The task — This exercise calls for a copy of every line in the listing below that carries the word "Skin".
━━━
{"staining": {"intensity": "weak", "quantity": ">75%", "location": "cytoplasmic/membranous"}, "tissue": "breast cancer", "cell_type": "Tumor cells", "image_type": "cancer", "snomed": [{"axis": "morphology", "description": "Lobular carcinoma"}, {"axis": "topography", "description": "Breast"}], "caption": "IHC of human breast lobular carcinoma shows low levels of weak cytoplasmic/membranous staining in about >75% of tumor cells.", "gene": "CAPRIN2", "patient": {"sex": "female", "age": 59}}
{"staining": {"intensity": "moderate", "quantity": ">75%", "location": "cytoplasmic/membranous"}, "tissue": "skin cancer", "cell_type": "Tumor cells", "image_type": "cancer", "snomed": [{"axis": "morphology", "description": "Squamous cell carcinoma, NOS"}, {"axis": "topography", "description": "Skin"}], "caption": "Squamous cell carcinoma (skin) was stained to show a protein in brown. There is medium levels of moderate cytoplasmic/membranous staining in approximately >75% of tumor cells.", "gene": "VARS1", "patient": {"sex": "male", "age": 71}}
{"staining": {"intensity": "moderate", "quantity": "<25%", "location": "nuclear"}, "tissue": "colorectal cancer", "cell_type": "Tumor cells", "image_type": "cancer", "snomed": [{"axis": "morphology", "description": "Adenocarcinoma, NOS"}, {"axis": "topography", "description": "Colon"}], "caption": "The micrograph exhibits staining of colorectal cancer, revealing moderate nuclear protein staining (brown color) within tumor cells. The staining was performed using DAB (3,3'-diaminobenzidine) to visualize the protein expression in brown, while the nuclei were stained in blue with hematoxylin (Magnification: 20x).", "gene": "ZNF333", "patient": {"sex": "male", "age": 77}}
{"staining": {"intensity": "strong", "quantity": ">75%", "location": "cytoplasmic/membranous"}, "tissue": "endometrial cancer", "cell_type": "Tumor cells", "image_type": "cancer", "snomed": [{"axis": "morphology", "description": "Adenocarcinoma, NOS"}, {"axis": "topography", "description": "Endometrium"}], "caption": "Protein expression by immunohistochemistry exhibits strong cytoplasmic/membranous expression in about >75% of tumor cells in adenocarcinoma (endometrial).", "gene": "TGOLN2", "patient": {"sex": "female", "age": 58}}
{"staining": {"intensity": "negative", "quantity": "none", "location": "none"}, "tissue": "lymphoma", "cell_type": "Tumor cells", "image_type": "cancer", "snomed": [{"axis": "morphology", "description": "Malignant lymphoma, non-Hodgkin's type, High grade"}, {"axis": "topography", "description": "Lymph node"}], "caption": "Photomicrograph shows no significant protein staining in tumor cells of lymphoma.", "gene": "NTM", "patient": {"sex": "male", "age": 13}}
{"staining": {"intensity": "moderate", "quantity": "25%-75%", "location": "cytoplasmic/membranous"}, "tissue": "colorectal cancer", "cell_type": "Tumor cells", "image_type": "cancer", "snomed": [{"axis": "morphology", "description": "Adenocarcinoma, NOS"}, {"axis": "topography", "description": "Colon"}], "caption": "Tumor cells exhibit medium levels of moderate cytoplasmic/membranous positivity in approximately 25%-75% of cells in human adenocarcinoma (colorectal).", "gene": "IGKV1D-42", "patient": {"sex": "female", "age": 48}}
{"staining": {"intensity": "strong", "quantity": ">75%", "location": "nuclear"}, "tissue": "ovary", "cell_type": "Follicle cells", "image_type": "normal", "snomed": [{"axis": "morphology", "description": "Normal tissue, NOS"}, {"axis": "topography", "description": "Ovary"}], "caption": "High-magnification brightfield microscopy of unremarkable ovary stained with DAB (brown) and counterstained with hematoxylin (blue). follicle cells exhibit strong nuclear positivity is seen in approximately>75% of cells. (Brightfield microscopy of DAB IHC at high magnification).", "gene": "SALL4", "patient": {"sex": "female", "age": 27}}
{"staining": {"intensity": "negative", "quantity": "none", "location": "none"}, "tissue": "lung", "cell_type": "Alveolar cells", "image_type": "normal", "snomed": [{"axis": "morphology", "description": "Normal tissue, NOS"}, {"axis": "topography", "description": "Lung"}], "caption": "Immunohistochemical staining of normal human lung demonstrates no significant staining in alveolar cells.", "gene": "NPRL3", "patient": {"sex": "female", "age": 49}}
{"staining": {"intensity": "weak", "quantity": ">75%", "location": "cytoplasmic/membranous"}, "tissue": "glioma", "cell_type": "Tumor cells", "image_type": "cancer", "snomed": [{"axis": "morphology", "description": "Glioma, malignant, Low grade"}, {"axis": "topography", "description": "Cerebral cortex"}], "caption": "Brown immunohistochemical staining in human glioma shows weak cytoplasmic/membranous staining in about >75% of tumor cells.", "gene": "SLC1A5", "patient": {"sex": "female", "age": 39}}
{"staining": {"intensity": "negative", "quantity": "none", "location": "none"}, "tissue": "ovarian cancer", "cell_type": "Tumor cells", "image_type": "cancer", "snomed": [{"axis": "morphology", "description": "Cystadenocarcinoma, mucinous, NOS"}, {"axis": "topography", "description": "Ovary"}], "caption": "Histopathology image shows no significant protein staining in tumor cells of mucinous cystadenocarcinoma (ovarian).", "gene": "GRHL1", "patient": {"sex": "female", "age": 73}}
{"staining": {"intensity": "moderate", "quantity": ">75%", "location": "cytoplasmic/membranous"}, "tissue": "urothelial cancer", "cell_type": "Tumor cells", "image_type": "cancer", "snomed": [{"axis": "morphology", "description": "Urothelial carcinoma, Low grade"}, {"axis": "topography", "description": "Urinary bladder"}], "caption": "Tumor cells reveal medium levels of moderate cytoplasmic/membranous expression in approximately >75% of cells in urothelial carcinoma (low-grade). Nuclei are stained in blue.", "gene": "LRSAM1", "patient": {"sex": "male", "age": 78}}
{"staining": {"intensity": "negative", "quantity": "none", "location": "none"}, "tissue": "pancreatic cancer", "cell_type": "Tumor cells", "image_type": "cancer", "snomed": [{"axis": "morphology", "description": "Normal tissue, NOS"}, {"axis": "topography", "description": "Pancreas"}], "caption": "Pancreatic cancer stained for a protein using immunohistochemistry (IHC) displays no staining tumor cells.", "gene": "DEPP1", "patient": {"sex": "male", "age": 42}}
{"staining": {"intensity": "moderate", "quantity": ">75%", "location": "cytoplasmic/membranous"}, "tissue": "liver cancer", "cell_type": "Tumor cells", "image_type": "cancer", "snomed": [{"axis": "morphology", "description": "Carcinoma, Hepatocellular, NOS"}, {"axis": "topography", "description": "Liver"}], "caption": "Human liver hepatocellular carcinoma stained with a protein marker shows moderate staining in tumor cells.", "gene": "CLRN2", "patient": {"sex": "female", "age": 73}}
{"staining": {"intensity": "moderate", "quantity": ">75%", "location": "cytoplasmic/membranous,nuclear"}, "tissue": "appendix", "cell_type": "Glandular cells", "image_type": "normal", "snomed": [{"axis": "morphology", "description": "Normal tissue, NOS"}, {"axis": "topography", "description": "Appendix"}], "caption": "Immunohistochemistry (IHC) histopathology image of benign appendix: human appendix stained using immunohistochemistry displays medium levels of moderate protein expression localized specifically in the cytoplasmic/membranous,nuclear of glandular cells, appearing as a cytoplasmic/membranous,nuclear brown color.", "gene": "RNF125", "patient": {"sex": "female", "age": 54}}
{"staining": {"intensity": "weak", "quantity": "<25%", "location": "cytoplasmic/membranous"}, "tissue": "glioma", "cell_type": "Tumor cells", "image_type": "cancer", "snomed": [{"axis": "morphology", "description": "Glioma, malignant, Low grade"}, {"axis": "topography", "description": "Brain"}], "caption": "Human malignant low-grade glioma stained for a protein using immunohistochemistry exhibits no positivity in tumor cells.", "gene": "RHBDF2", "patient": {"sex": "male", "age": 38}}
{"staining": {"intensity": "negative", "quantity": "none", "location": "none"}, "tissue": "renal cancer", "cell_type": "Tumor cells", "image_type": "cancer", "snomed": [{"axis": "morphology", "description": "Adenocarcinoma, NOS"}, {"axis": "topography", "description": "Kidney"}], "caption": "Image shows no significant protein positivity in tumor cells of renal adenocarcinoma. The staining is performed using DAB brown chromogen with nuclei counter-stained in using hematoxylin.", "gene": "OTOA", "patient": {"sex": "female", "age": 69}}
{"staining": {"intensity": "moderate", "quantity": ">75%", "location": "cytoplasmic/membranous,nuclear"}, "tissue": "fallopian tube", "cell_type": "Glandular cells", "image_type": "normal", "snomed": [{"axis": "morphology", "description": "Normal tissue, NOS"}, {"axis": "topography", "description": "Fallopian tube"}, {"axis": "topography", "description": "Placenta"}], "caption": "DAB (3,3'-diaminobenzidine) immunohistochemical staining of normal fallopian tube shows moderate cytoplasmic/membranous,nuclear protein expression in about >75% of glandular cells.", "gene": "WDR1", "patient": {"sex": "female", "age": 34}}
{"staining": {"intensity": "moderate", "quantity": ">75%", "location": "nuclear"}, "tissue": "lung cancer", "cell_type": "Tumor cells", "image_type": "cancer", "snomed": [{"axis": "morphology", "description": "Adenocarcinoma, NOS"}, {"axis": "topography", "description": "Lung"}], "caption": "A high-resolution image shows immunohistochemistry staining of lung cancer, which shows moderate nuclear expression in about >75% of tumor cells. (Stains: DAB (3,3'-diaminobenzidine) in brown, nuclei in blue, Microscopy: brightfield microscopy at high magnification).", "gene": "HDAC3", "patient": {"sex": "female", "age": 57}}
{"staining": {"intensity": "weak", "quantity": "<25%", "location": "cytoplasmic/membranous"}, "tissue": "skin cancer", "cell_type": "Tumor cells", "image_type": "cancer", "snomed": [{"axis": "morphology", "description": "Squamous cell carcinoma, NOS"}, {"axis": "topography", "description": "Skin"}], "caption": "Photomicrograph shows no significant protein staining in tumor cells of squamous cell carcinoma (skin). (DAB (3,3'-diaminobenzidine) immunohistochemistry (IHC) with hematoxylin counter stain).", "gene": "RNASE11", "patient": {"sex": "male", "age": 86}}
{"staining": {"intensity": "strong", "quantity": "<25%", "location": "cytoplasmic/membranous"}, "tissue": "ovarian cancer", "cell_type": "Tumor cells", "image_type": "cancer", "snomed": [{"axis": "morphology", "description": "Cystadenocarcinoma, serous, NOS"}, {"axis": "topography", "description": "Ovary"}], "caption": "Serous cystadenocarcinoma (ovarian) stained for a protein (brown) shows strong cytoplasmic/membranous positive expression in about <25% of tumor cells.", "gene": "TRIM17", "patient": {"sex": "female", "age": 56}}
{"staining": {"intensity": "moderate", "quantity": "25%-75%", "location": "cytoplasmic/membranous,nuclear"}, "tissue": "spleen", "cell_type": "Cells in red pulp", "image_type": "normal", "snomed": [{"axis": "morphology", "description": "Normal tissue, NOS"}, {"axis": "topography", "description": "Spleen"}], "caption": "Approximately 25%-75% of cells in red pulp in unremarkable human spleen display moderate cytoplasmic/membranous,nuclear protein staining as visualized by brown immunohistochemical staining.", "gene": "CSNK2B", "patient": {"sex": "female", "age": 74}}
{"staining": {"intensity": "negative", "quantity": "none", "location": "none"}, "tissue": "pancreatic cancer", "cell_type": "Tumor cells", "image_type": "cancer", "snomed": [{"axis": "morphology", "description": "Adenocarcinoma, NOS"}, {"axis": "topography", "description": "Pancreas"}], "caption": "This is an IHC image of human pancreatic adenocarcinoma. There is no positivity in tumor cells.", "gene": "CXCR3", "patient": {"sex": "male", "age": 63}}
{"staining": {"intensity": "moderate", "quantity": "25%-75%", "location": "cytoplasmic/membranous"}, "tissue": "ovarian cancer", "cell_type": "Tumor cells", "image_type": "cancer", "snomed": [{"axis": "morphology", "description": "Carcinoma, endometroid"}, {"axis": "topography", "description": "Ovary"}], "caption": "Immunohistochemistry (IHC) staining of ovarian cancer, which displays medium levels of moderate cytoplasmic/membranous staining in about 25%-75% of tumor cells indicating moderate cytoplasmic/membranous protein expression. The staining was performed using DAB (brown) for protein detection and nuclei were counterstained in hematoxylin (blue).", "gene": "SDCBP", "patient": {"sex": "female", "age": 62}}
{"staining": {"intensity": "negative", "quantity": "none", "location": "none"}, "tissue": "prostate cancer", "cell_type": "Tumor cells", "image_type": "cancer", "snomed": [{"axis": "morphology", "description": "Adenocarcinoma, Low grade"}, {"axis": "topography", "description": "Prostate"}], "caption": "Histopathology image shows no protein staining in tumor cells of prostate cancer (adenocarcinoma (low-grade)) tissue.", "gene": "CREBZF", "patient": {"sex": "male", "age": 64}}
━━━
Task output —
{"staining": {"intensity": "moderate", "quantity": ">75%", "location": "cytoplasmic/membranous"}, "tissue": "skin cancer", "cell_type": "Tumor cells", "image_type": "cancer", "snomed": [{"axis": "morphology", "description": "Squamous cell carcinoma, NOS"}, {"axis": "topography", "description": "Skin"}], "caption": "Squamous cell carcinoma (skin) was stained to show a protein in brown. There is medium levels of moderate cytoplasmic/membranous staining in approximately >75% of tumor cells.", "gene": "VARS1", "patient": {"sex": "male", "age": 71}}
{"staining": {"intensity": "weak", "quantity": "<25%", "location": "cytoplasmic/membranous"}, "tissue": "skin cancer", "cell_type": "Tumor cells", "image_type": "cancer", "snomed": [{"axis": "morphology", "description": "Squamous cell carcinoma, NOS"}, {"axis": "topography", "description": "Skin"}], "caption": "Photomicrograph shows no significant protein staining in tumor cells of squamous cell carcinoma (skin). (DAB (3,3'-diaminobenzidine) immunohistochemistry (IHC) with hematoxylin counter stain).", "gene": "RNASE11", "patient": {"sex": "male", "age": 86}}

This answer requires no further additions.